* TAREFA PROPOSTA 1
No texto sobre o prêmio dado a Lula pela fundação de Bill Gates, qual é o nome da indústria estatal de computadores criada no Brasil?
* TAREFA PROPOSTA 2
Continue o texto sobre o prêmio de Lula e o software livre a partir do ponto em que ele para.

Foi com severa preocupação que assisti a cerimônia em que o presidente Lula foi premiado, em Nova York, pela Fundação que leva o nome do bilionário Bill Gates, proprietário da Microsoft e uma das maiores fortunas do mundo, entre aqueles que o nosso presidente mencionou, criticamente, como, possivelmente, dotado de mais poder econômico que um Reino Unido ou outros grandes países. O discurso de Lula entristece não por ele declarar preferência pela tese de Henry Ford às teses de Marx. Qualquer observador mais atento, percebe que esta opção foi feita há tempos.
O que entristece é o grave esquecimento , nesta área de computadores, do grande esforço feito pelo Brasil para alcançar, como alcançou , a capacidade de produzir minicomputadores com tecnologia nacional, graças à política estatal de Reserva de Mercado e com a instituição de políticas adequadas, entre elas a criação de uma indústria estatal de computadores, a COBRA, sucesso que, maquiavelicamente, foi transformado em “fracasso”, por uma sofisticada ação imperialista internacional, que não admitia concorrentes com independência tecnológica. Ou, para lembrar uma frase advertência de Henry Kissinger para o Brasil: “os EUA não vão permitir o nascimento de um novo Japão abaixo da linha do Equador”
O esquecimento do software livre.
Em 2003, em seu primeiro ano no primeiro governo, recordo que quando se preparava uma visita do presidente Lula aos EUA, o então Ministro da Educação, Cristovam Buarque, teria buscado promover um encontro do mandatário exatamente com Bill Gates. Porém, naquela época, ainda havia um sopro de esperança – Cartola diria uma esperança vaga – com algumas iniciativas no seio do governo visando a adoção , pelo Estado Brasileiro, do Software Livre, que seria implantado de forma ampla em toda a Administração Pública Federal, como superlativos e inquestionáveis benefícios para o povo brasileiro, sejam econômicos ou aqueles incalculáveis ganhos da independência tecnológica, cujos desdobramentos se configurariam em formidável estímulo para o desenvolvimento de tecnologias próprias neste ramo. Que, ninguém nega, é uma questão de poder.
Lembro que a iniciativa, supostamente do Ministro da Educação não tinha sido avaliada com simpatia pelos segmentos mais à esquerda da sociedade brasileira, especialmente, pelos protagonistas do Movimento do Software Livre. Desconheço como se deram exatamente as pugnas de bastidores, mas, ao final daquele ano ou pouco depois, Cristovam Buarque foi demitido num telefonema presidencial quando se encontrava no exterior.

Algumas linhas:
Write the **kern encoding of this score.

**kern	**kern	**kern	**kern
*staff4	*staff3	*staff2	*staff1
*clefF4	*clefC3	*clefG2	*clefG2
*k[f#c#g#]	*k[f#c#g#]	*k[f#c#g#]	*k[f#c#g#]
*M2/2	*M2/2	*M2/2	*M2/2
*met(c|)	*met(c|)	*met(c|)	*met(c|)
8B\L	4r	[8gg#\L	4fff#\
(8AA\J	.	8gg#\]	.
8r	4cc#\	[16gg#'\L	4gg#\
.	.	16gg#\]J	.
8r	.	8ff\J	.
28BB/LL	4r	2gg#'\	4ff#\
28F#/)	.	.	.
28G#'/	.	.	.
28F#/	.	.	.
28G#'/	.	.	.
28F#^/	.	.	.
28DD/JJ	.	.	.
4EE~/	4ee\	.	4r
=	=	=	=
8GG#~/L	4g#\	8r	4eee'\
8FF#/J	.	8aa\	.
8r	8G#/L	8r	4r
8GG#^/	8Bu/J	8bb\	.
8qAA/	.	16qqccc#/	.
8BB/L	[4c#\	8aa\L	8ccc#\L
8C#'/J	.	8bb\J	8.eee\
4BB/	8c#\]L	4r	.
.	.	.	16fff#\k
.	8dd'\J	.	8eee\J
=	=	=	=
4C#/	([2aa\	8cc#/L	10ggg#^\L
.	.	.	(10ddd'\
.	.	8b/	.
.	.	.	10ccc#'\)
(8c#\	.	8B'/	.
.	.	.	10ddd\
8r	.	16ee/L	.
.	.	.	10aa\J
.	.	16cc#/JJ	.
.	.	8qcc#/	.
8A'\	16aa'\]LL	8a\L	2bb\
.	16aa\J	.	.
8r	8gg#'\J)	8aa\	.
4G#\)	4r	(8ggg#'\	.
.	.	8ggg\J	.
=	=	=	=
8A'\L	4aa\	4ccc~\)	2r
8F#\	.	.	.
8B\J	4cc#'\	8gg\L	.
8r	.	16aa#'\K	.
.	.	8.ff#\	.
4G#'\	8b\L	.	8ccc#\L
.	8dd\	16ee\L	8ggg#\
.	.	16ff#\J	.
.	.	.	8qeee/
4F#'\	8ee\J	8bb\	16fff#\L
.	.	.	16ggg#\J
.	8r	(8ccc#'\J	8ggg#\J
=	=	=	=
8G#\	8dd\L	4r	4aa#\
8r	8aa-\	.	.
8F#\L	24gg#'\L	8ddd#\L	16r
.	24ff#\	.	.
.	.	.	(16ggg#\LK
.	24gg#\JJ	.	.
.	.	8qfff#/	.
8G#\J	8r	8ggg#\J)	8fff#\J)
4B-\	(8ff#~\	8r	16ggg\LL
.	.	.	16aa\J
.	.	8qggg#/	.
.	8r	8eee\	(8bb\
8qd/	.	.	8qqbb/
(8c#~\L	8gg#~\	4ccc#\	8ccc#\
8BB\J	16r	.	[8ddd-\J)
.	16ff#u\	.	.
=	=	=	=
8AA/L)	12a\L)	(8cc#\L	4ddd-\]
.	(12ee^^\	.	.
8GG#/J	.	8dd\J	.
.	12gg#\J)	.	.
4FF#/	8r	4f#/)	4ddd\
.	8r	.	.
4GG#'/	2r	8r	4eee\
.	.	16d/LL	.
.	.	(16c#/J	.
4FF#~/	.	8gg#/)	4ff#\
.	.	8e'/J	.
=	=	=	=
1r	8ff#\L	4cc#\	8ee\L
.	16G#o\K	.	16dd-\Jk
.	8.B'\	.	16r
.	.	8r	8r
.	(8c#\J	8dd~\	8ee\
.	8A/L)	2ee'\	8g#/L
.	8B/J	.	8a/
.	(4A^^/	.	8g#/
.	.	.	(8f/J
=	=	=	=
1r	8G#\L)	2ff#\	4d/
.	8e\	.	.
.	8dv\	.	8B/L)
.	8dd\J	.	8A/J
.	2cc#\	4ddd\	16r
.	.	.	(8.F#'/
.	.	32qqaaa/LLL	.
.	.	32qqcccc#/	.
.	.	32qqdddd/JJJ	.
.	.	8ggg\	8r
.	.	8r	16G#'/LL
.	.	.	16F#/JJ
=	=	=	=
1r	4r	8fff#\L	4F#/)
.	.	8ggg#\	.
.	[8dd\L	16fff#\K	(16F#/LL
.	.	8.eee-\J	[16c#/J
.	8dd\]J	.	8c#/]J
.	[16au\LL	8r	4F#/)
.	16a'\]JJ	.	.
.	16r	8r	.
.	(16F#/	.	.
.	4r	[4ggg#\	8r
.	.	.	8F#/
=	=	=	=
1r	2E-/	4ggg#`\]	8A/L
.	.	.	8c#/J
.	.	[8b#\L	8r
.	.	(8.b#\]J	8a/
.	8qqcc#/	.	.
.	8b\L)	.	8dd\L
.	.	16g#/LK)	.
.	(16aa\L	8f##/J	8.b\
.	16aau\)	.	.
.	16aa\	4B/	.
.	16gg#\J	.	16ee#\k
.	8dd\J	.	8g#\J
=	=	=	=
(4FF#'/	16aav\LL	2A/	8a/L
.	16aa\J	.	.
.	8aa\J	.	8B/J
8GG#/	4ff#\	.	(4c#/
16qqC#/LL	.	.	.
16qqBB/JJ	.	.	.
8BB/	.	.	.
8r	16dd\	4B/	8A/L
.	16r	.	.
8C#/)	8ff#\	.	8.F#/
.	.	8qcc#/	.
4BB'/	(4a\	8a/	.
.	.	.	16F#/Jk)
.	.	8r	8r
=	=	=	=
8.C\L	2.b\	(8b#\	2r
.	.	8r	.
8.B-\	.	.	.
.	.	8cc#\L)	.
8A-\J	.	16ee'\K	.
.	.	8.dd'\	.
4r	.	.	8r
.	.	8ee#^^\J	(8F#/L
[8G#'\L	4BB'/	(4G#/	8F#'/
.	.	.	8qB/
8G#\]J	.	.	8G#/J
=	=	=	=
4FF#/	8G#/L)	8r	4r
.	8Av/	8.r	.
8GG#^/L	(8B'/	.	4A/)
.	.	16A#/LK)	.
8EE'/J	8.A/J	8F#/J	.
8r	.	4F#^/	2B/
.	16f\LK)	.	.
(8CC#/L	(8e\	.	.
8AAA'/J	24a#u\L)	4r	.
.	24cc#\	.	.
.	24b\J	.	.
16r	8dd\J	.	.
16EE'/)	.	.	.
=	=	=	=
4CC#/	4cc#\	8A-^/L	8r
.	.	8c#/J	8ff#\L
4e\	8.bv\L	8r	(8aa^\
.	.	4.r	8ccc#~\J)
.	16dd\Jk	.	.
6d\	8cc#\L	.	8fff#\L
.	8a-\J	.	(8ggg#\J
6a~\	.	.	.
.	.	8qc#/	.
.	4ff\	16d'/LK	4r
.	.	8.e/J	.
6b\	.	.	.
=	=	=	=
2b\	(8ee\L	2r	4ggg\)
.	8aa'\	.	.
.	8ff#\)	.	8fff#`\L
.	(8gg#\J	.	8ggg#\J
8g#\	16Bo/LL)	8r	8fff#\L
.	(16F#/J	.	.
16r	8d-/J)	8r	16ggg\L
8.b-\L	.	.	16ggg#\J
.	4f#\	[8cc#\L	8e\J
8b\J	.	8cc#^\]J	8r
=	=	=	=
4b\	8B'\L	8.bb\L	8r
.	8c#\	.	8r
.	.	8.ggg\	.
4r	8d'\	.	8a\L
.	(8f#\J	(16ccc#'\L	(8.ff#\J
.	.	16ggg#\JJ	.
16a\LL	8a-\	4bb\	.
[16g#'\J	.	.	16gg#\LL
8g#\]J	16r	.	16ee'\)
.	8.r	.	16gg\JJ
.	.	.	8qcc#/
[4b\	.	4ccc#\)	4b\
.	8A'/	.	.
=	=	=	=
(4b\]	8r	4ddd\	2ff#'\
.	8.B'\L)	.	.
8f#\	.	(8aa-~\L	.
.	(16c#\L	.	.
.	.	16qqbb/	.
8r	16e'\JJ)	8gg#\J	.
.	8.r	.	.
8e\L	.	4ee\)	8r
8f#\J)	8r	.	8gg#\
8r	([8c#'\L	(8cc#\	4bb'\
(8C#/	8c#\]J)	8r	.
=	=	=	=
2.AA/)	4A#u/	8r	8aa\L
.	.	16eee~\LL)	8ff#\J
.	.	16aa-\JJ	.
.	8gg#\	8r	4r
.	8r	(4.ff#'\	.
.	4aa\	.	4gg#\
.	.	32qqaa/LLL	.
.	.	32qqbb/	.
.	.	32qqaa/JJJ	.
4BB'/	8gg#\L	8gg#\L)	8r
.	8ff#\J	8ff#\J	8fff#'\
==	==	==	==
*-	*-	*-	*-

* RESPOSTA ESCRITA 1
COBRA.

* RESPOSTA ESCRITA 2
Mas, com a volta de Lula ao Alvorada, para um terceiro mandato, o que se nota é que a bandeira do Software Livre parece esquecida no Palácio do Planalto, não apenas no Ministério da Educação, onde se registra desconcertante e temerário espaço para políticas elaboradas e aplicadas pela Fundação Leman. No mínimo, a premiação de Lula pelo dono da Microsoft indicaria que não há nada mais remoto e esquecido hoje que a ideia da disseminação dos software não proprietários pelo Brasil. E, também esquecida está, a Política de Reserva de Mercado para Informática, que levou o Brasil a ser um dos poucos a alcançar a produção de minicomputadores com tecnologia totalmente nacional. É curioso este esquecimento por parte do Presidente Lula, já que ele próprio tem recordado e divulgado todas as conquistas do Legado de Vargas, e, em diversas ocasiões, o presidente refere-se ao Governo Geisel como um período em que , em que pese o regime ditatorial, foram adotadas medidas corretas, como a implantação de estatais, o fortalecimento da Petrobrás, a criação da BR Distribuidora, e, também, a política de independência tecnológica na produção de hardware e software, consubstanciada na estatal Cobra, indústria de computadores. Os carentes de manejo sustentável da dialética poderão se confundir que há alguma reivindicação do ex-ministro Cristovam, ou nostalgia pelos tempos autoritários. Nem uma coisa, nem outra, O que há aqui é reivindicação de uma política de estado para setor de informática, o que impediria que Lula caísse na armadilha bilionária do Gates, como queria antes o ex ministro da educação.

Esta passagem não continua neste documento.